- Orka's debut appearance in Sub-Mariner #23 (March 1970). Art by Marie Severin.

Publication information
- Publisher: Marvel Comics
- First appearance: Prince Namor, the Sub-Mariner #23 (March 1970)
- Created by: Roy Thomas (writer) Marie Severin (artist)

In-story information
- Alter ego: Orka
- Species: Homo mermanus
- Team affiliations: Heroes for Hire Deep Six Brand Corporation Defenders of the Deep
- Partnerships: Warlord Krang Virago
- Notable aliases: Killer Whale
- Abilities: Superhuman strength, speed, agility, stamina, size and durability Superhuman swimming speed Ability to breathe both on land and in water Able to communicate with and summon killer whales via high-pitched whistles Orca-based empowerment Formerly: Land adaptation via belt

= Orka (character) =

Fictional comic book character

Orka is a fictional character appearing in American comic books published by Marvel Comics. The character was created by Roy Thomas and Marie Severin, and has a killer whale theme. Orka primarily appears as a villain fighting the Avengers, the Fantastic Four, She-Hulk, and the Defenders, and also appears as a member of Heroes for Hire.

==Publication history==

Orka first appears in Prince Namor, the Sub-Mariner #23 (March 1970) and was created by Roy Thomas and Marie Severin.

==Fictional character biography==
Orka is originally an Atlantean soldier in the army of Warlord Krang who aids the renegade Krang when he attempts to usurp the Atlantean throne from Namor. When this attempt fails, Orka goes into exile from Atlantis with Krang. Orka is then chosen to be the test subject of Lemuel Dorcas, the marine scientist who created Tiger Shark, one of Namor's arch foes. Courtesy of a belt with a psionic amplifier, Orka is given the power of an orca and aids Krang once more against Namor. Orka skirmishes with Tiger Shark, causing an undersea avalanche that buries them for several months.

Orka eventually escapes and allies with the other-dimensional Virago, and after battling Namor twice is defeated. The Brand Corporation (a subsidiary of Roxxon Energy Corporation) summon Orka with the aid of the Serpent Crown and augment his abilities, allowing him to use his powers without his belt. Orka is sent on a mission that brings him into conflict with superhero team the Avengers, with Thor knocking him unconscious.

When the Atlantean barbarian Attuma takes over Atlantis, Orka is pardoned from his exile and joins the Imperial Army. Part of an invasion force that attacks the surface world, Orka battles the Avengers and the Fantastic Four, but is defeated by heroine She-Hulk and the Black Panther and imprisoned.

Orka escapes imprisonment and joins marine team Deep Six (also consisting of Attuma, Nagala, Piranha, Sea Urchin and Tiger Shark). The group attack the United States and battles the Avengers and the People's Protectorate and are eventually defeated.
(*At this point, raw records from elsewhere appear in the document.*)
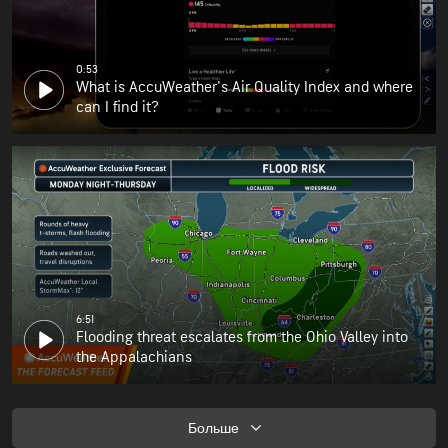
0:53
What is AccuWeather's Air Quality Index and where
can I find it?
6:51
Flooding threat escalates from the Ohio Valley into
the Appalachians
Больше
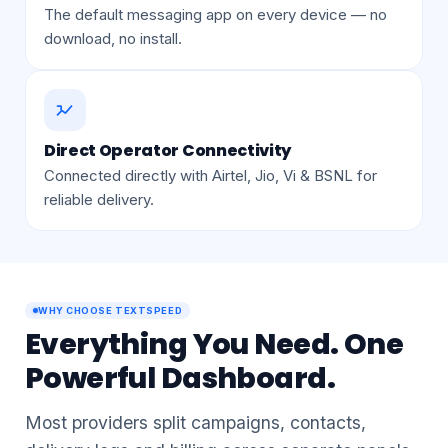
On Every Mobile Phone
The default messaging app on every device — no
download, no install.
Direct Operator Connectivity
Connected directly with Airtel, Jio, Vi & BSNL for
reliable delivery.
WHY CHOOSE TEXTSPEED
Everything You Need. One
Powerful Dashboard.
Most providers split campaigns, contacts,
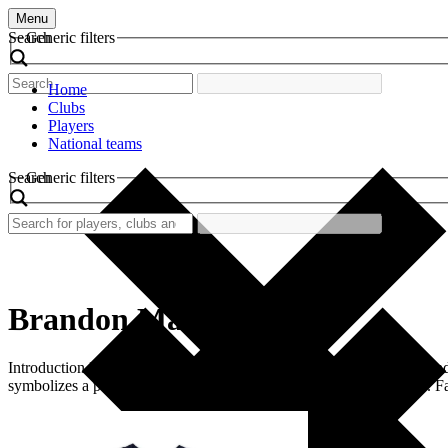
Menu
Search
Generic filters
Home
Clubs
Players
National teams
Search
Generic filters
Brandon Marshall
Introduction In the world of football, certain shirts evoke nostalgia a
symbolizes a period of energy, talent, and significant achievements. 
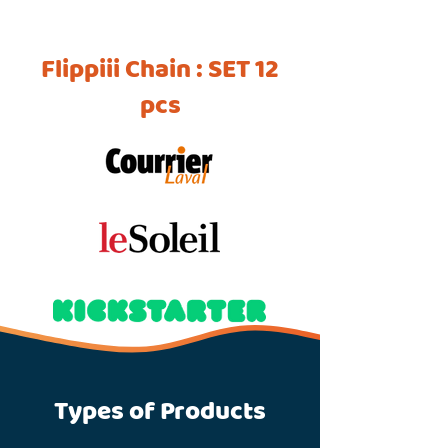
Flippiii Chain : SET 12
pcs
Types of Products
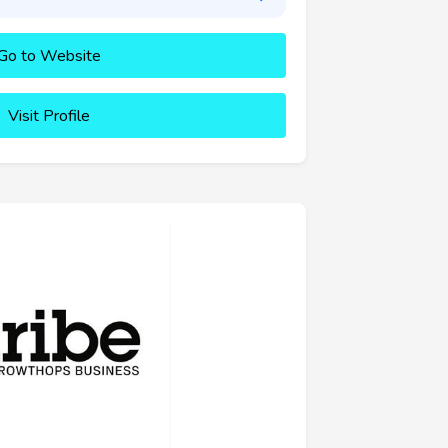
Go to Website
Visit Profile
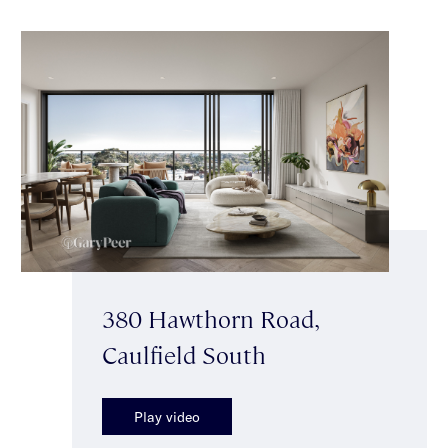
380 Hawthorn Road,
Caulfield South
Play video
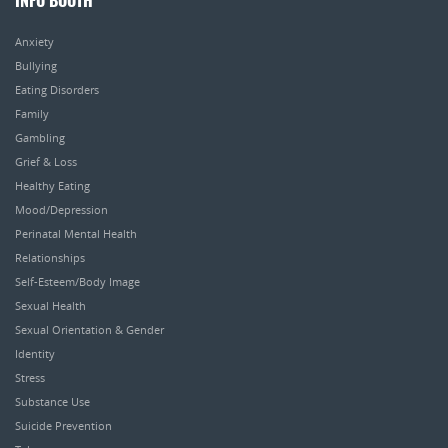
INFO BOOTH
Anxiety
Bullying
Eating Disorders
Family
Gambling
Grief & Loss
Healthy Eating
Mood/Depression
Perinatal Mental Health
Relationships
Self-Esteem/Body Image
Sexual Health
Sexual Orientation & Gender
Identity
Stress
Substance Use
Suicide Prevention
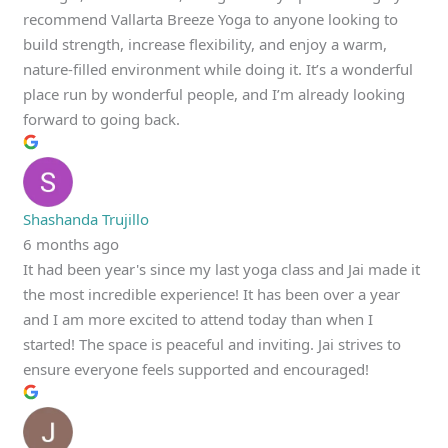
recommend Vallarta Breeze Yoga to anyone looking to
build strength, increase flexibility, and enjoy a warm,
nature-filled environment while doing it. It’s a wonderful
place run by wonderful people, and I’m already looking
forward to going back.
Shashanda Trujillo
6 months ago
It had been year's since my last yoga class and Jai made it
the most incredible experience! It has been over a year
and I am more excited to attend today than when I
started! The space is peaceful and inviting. Jai strives to
ensure everyone feels supported and encouraged!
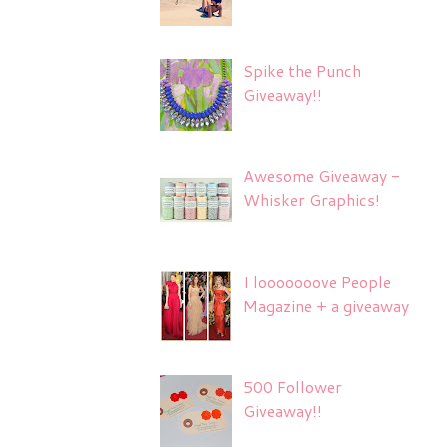
Spike the Punch
Giveaway!!
Awesome Giveaway -
Whisker Graphics!
I looooooove People
Magazine + a giveaway
500 Follower
Giveaway!!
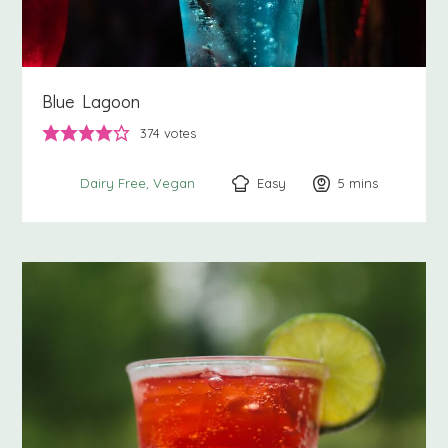
Blue Lagoon
374
votes
Easy
5
minutes
mins
Dairy Free
Vegan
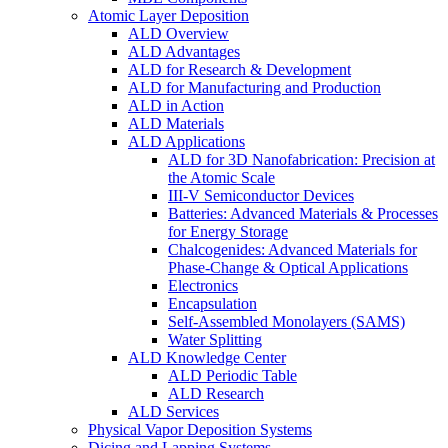
Atomic Layer Deposition
ALD Overview
ALD Advantages
ALD for Research & Development
ALD for Manufacturing and Production
ALD in Action
ALD Materials
ALD Applications
ALD for 3D Nanofabrication: Precision at
the Atomic Scale
III-V Semiconductor Devices
Batteries: Advanced Materials & Processes
for Energy Storage
Chalcogenides: Advanced Materials for
Phase-Change & Optical Applications
Electronics
Encapsulation
Self-Assembled Monolayers (SAMS)
Water Splitting
ALD Knowledge Center
ALD Periodic Table
ALD Research
ALD Services
Physical Vapor Deposition Systems
Dicing and Lapping Systems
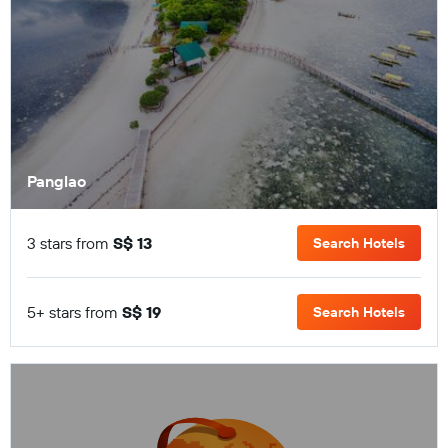
Panglao
3 stars from
S$ 13
Search Hotels
5+ stars from
S$ 19
Search Hotels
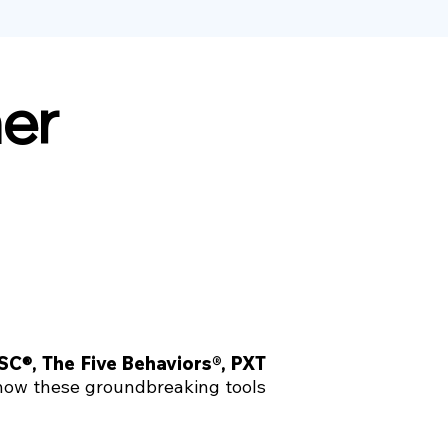
ner
iSC
®,
The Five Behaviors®
,
PXT
 how these groundbreaking tools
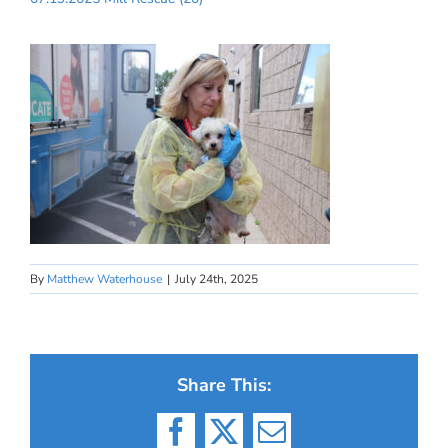
By
Matthew Waterhouse
|
July 24th, 2025
Share This:
Facebook
X
Email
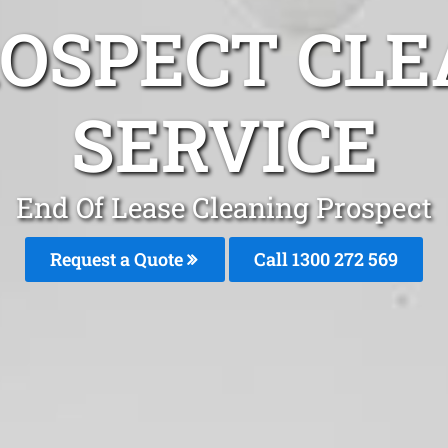
ROSPECT CLE
SERVICE
End Of Lease Cleaning Prospect
Request a Quote
Call 1300 272 569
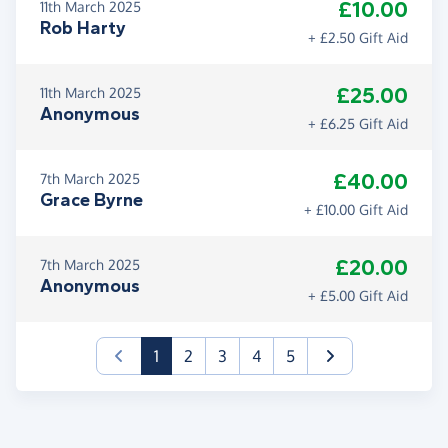
£10.00
11th March 2025
Rob Harty
+ £2.50 Gift Aid
£25.00
11th March 2025
Anonymous
+ £6.25 Gift Aid
£40.00
7th March 2025
Grace Byrne
+ £10.00 Gift Aid
£20.00
7th March 2025
Anonymous
+ £5.00 Gift Aid
(current)
1
2
3
4
5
Orka features in several other Marvel titles such as Fantastic Four, She-Hulk, and The Defenders. After the events of "Civil War", Orka features in the title Heroes for Hire and joins the team (also falling in love with fellow member Misty Knight). Orka is killed in combat by a Doombot reprogrammed by the Headmen.

During the "Dark Reign" storyline, Orka is seen in Erebus gambling for his resurrection. He is later seen on Pluto's jury (alongside Abomination, Armless Tiger Man, Artume, Baron Heinrich Zemo, Commander Kraken, Iron Monger, Jack O'Lantern, Kyknos, Nessus, Scourge of the Underworld, and Veranke) at the trial of Zeus.

Orka turns up alive and is imprisoned in the Cellar by soldiers working for Regent's company Empire Unlimited.

Orka later appears as a member of Namor's Defenders of the Deep.

==Powers and abilities==
Orka is an exceptionally strong Atlantean, who courtesy of Doctor Dorcas' enhancements Orka has superhuman strength, speed, stamina, durability, and agility. Orka originally wore a belt which by psionic means provided the added power of an orca to his already considerable strength. The belt also allowed Orka to survive for indefinite periods on land, although he still loses strength due to dehydration. Using surgical and electrochemical enhancements, the Brand Corporation augmented Orka's natural abilities, which allowed him to retain his strength without the use of the belt. The experimentation also increased Orka's size, resilience and endurance, but at the cost of reduced intelligence. Orka can communicate with and summon orcas through high-pitched whistles; so long as there are orcas in his vicinity, Orka's physical abilities increase several time over. He can also swim at superhuman speeds.
==In other media==
Orka appears in the Avengers Assemble episode "King Breaker", voiced by Roger Craig Smith.